### Assigned task
Once the line with "left eye: (581, 76)" is found in the data, output it and each following line exactly, up to and including the line with "left front paw: (645, 197)", and nothing before or after.

### Entries supplied
BEGIN
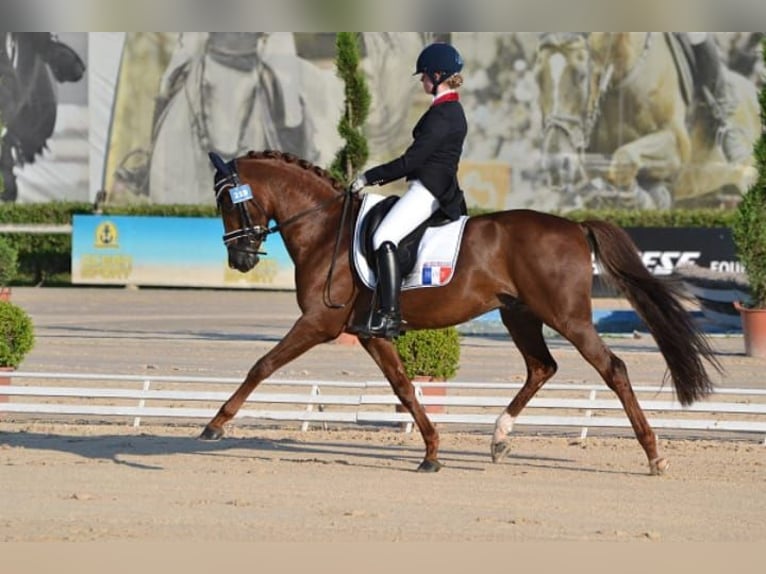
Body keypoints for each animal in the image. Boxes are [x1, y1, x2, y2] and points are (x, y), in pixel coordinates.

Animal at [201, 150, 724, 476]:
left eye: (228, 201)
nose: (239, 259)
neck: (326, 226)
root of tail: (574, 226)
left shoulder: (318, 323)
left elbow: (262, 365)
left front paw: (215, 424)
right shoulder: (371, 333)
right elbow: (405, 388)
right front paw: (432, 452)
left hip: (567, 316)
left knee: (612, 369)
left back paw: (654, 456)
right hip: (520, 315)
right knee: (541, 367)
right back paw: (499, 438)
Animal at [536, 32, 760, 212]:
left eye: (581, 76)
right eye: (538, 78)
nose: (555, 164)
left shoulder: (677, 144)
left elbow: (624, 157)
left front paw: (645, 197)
END
BEGIN
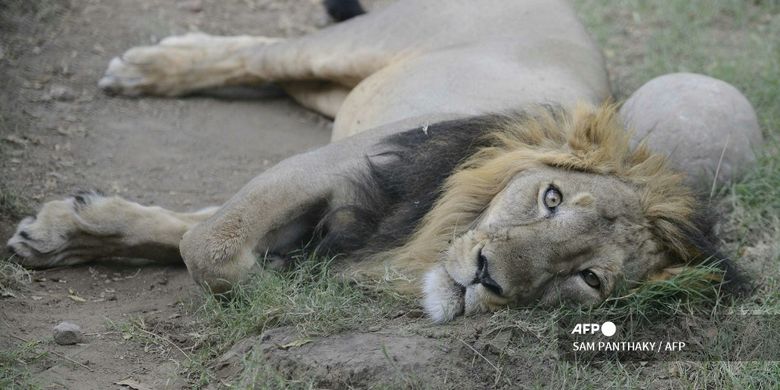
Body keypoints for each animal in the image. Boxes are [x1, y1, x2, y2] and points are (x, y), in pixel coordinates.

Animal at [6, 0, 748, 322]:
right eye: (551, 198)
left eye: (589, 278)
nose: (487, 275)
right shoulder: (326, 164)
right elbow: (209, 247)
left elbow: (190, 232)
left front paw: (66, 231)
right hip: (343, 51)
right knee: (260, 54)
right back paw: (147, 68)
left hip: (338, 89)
END
BEGIN
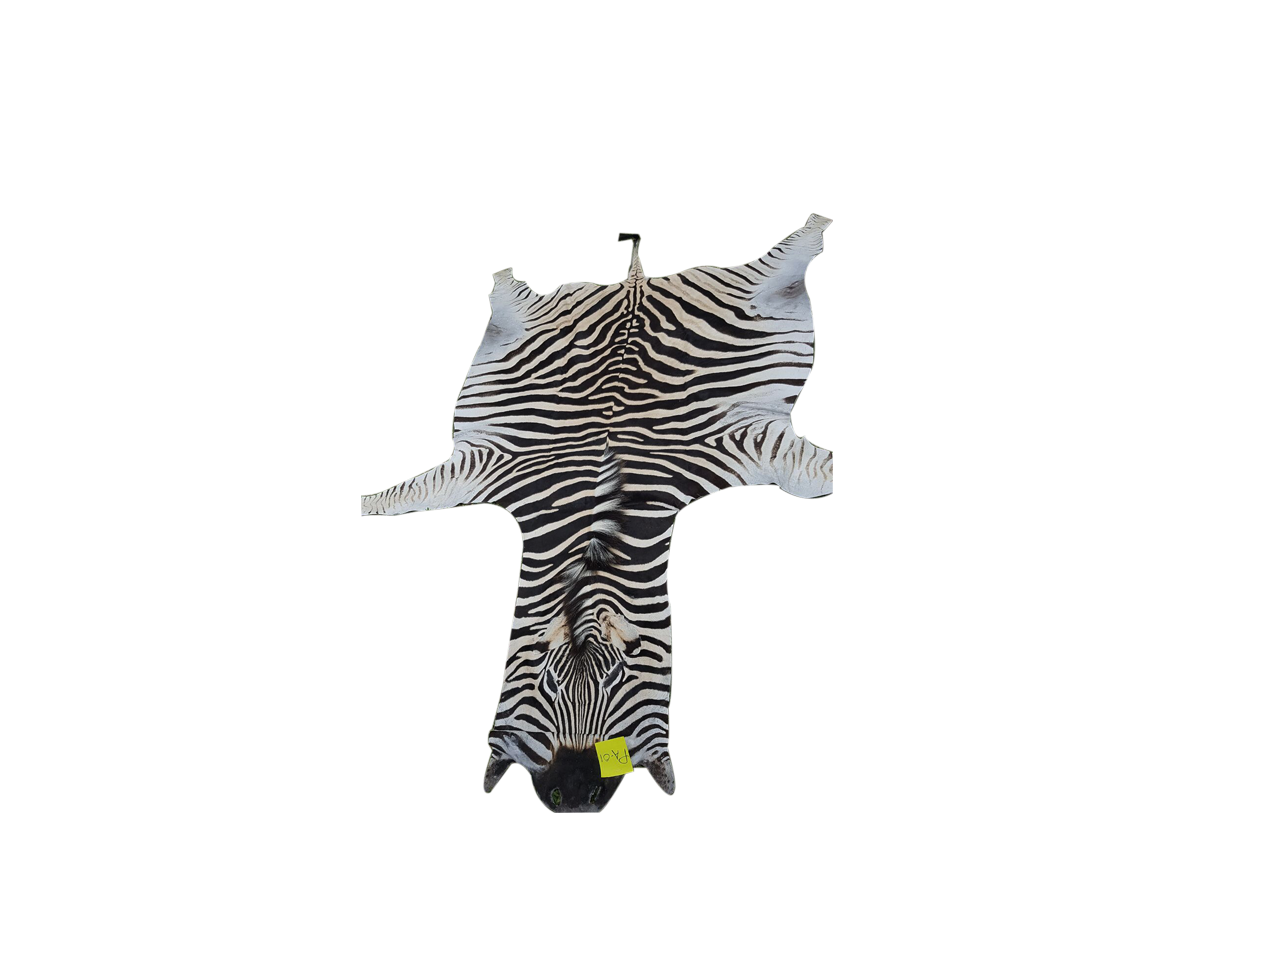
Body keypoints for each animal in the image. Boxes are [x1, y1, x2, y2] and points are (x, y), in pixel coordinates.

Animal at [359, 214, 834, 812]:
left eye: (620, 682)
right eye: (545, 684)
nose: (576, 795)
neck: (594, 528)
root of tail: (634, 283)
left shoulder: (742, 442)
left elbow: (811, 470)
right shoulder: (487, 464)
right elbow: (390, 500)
END
### Worked solution
left eye: (581, 76)
right eye: (538, 78)
nose: (555, 164)
left shoulder: (677, 144)
left elbow: (624, 157)
left front paw: (645, 197)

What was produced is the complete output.